New cladding on the front is intended to better protect the body from dirt and rocks when soft-roading. There will be new wheel designs across the entire Outback range. 2.5i base and Premium models come with 17-inch wheels, while Limited and Touring models come with 18-inch wheels. All models except the range-topping Touring come with roof rails with retractable crossbars. The Touring comes with low-profile rails and detachable crossbars.
Subaru claims improvements to the Outback's chassis and suspension provide a smoother, quieter ride than the current model. The brakes and the electronic power steering have also been retuned for a more linear response. Improvements to the CVT, the door mirrors, side glass, and wheel wells should help quell some road noise.
There have been upgrades to the interior, including a redesigned center console. Backseat passengers now have access to two USB ports. New materials and colors will be available for both the seating surfaces and trim pieces. Subaru also says an improved air conditioning system will cool the cabin more quickly than before.

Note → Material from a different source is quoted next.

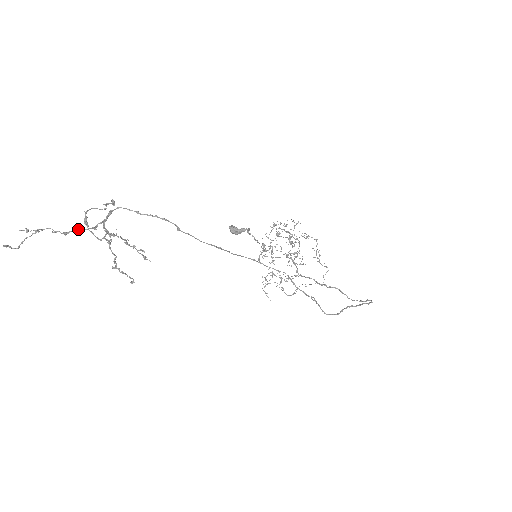
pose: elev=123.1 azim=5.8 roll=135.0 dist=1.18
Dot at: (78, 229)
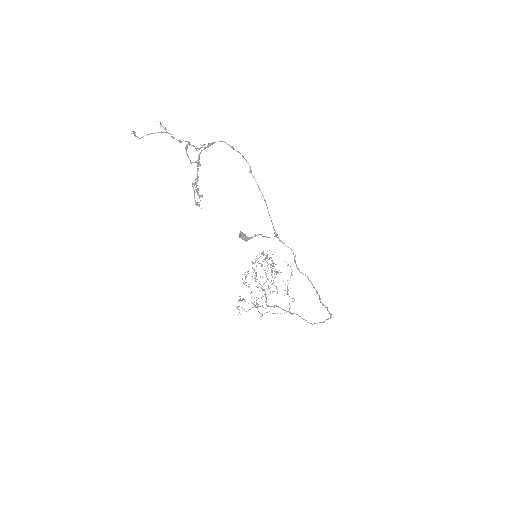
Dot at: (189, 142)
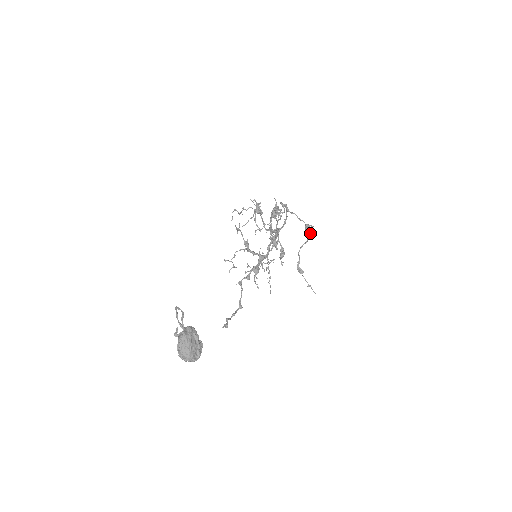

The 2018 Outback gets the latest version of Subaru's Starlink infotainment system. That means Bluetooth phone and audio, Apple CarPlay, Android Auto, and a TomTom navigation system with three years of map updates in the top level models. The standard touchscreen is 6.5 inches, while an 8-inch system is an available option. Premium, Limited, and Touring models get over-the-air WiFi updates.
Subaru's EyeSight safety suite is available on most models, standard on the Touring trim. In addition to automatic high beams, the system comes with adaptive cruise control, automatic emergency braking, lane departure warnings, lane-keep assist, and blindspot monitoring with rear cross-traffic alert. All Outbacks now come with a rear-view camera. The improved tire-pressure monitors can now detect changes at individual tires, providing a better peace of mind for those who take their Outbacks off-road.
While the Outback gets numerous updates to the styling, tech, and NVH, the high-riding wagon soldiers on with the same two engines and transmissions as before. A 2.5-liter boxer four-cylinder makes 175 horsepower and 174 pound-feet of torque while a 3.6-liter boxer six makes 256 hp and 247 lb-ft of torque. Both engines are paired with CVTs and, as always, power is sent to all four wheels.
Pricing hasn't been announced, but don't expect it to change very much from the 2017 model. The revised 2018 Subaru Outback goes on sale later this year.